Do you currently dabble in investments? If you do, congratulations! You’re one of the few. While I think that investing is actually kind of fun (and you might too), many people consider it an absolute yawner. It doesn’t have to be though. After all, my friend recently updated her investment portfolio to hopefully earn some more money and her fund went from $12,000 to $15,000 in just 3 months! I don’t know about you, but I’d say that’s pretty exciting.
So if you’re trading in the market, there are quite a few different things that you could be trading. Let’s explore some of what you might see as you browse the open market.
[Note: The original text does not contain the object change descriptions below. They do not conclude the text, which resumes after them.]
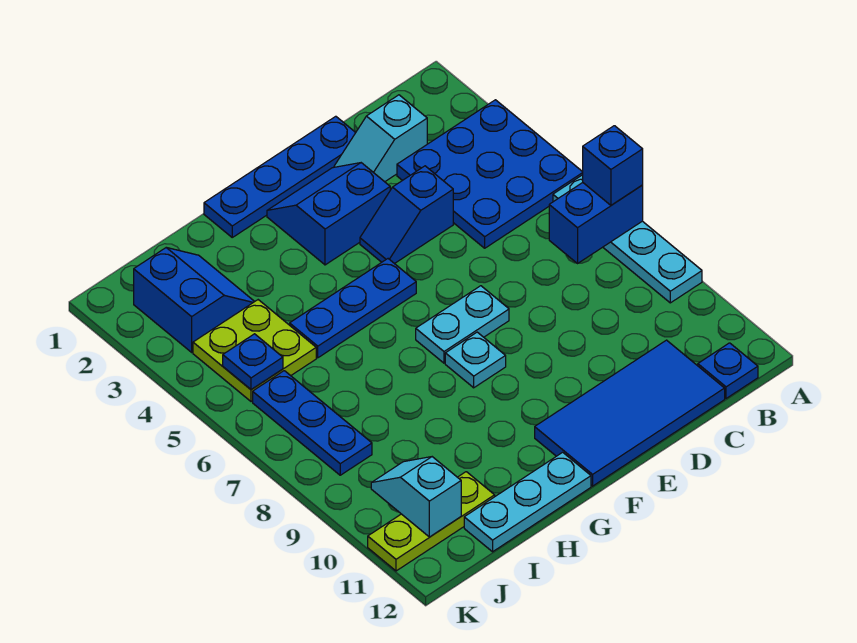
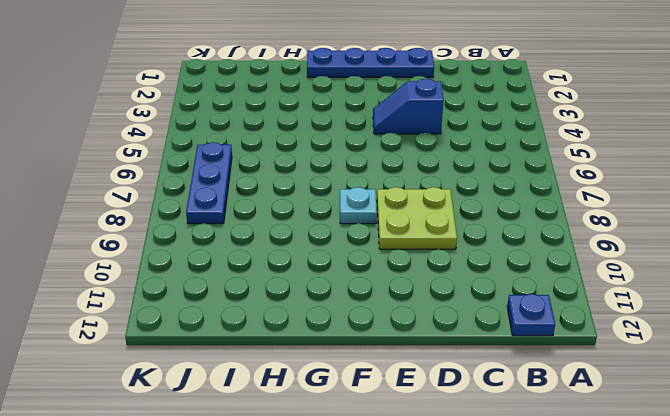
lime 2x2 plate [377,187,457,249] -> lime 2x2 plate moved to [193,300,316,402]
none -> blue 3x3 plate [397,100,583,248]
none -> cyan 1x4 plate [553,175,702,303]
none -> cyan 1x2 slope [334,95,427,182]

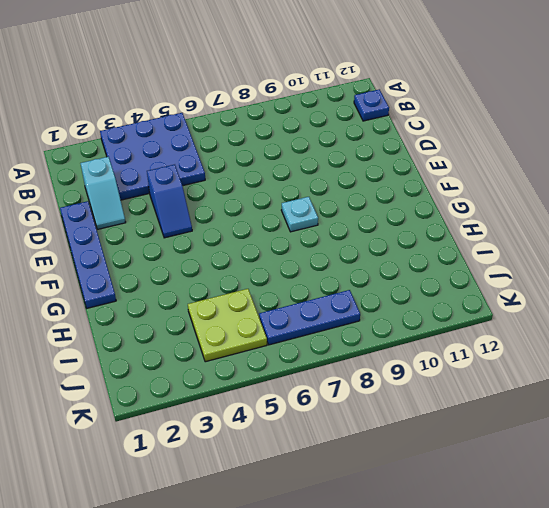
none -> cyan 1x4 plate [553,175,702,303]
none -> blue 2x4 tile [535,340,725,486]
none -> blue 2x2 slope [267,163,390,265]

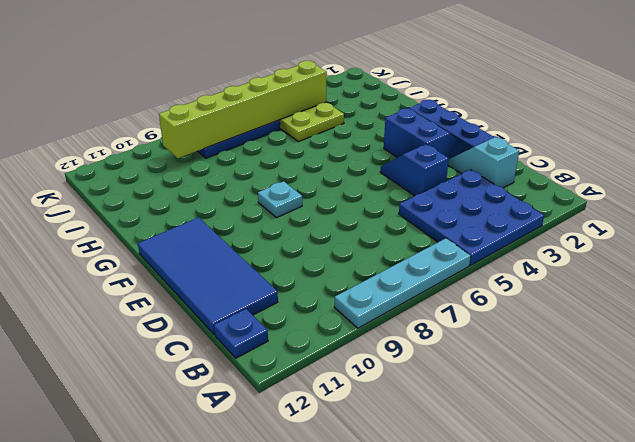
lime 1x6 brick [159,61,327,158] -> blue 1x1 plate [223,334,283,390]
none -> cyan 1x2 plate [416,286,509,363]
none -> blue 1x3 plate [290,259,416,358]
none -> cyan 1x3 plate [464,452,591,552]

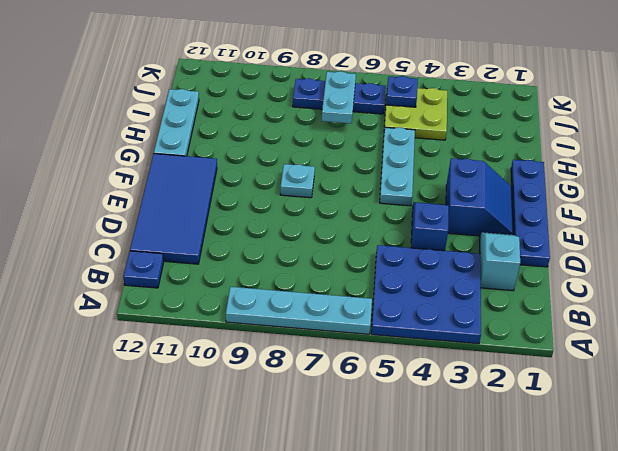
cyan 1x3 plate [380,127,415,206] -> blue 1x3 plate [290,259,416,358]
cyan 1x2 plate [322,71,356,123] -> cyan 1x2 plate moved to [416,286,509,363]
none -> blue 2x2 slope [134,248,255,352]
none -> lime 1x3 plate [368,472,495,571]
none -> blue 1x2 brick [549,183,643,263]

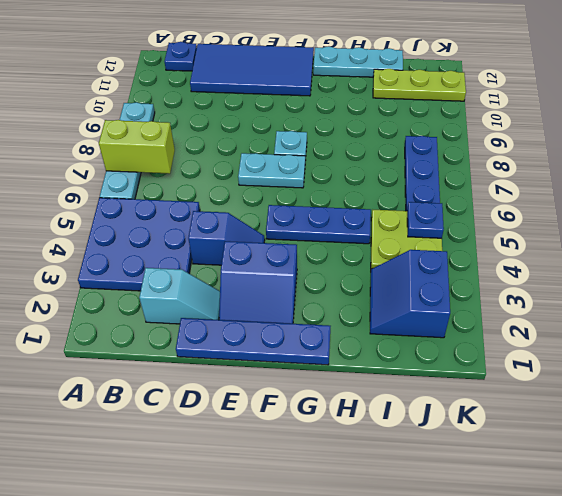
lime 1x2 brick [99,120,175,174] -> blue 1x2 brick [549,183,643,263]
none -> cyan 1x2 slope [371,457,461,537]
none -> blue 1x1 brick [583,126,643,205]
1) Bonds – I think everyone has heard of bonds in this world. I don’t know the exact date they were used, but I can say with absolute certainty that they’ve been around for at least 100 years. So what exactly are bonds? When a company wishes to expand their business or wants to improve their current technology (or if they simply are struggling with cash flow), they can issue bonds, which is almost like an IOU from the company. You can buy bond shares from corporations or the government, and you are acting as a lender to that agency. They promise to pay you back your money along with interest. For the most part, bonds are quite safe, but if the company goes out of business, then it is quite possible that you never get your loan paid back. This is why you see ratings on each bond. If they receive a high rating that means it’s very unlikely that they’ll fold up, but you’ll also probably earn a much lower percent interest since there is little risk.
2) Foreign Exchange – Many people avoid trading forex (which means trading foreign exchange funds) because it seems quite complex, but the concept is actually quite simple. If you have one United States dollar and wanted to exchange it for a Euro today, you’d receive a certain amount of money in Euros (I won’t give a value because this is always fluctuating). Now, let’s say the U.S. government issues a bunch of new money and puts it into circulation. Suddenly, the rest of the world doesn’t value our dollar as highly as what they once did. So, with your dollar, do you expect that you’ll receive more or less Euros with that dollar than before? Less of course! This is the basic concept of forex trading, which is actually quite exciting because currencies fluctuate up and down every minute of the day, just like the stock market!
3) Mutual Funds/Index Funds – These funds are simply a combination of many different stocks that can be purchased within one fund. There are a large variety of mutual funds on the market. Their main investments can range from fast food restaurants to jewelry retail stores. If you want to invest in real estate, but don’t have the capital, you could find a mutual fund that invests the majority of its funds in real estate. Index Funds are very similar, but instead of focusing on a particular sector of business, they model a certain index like the S&P 500.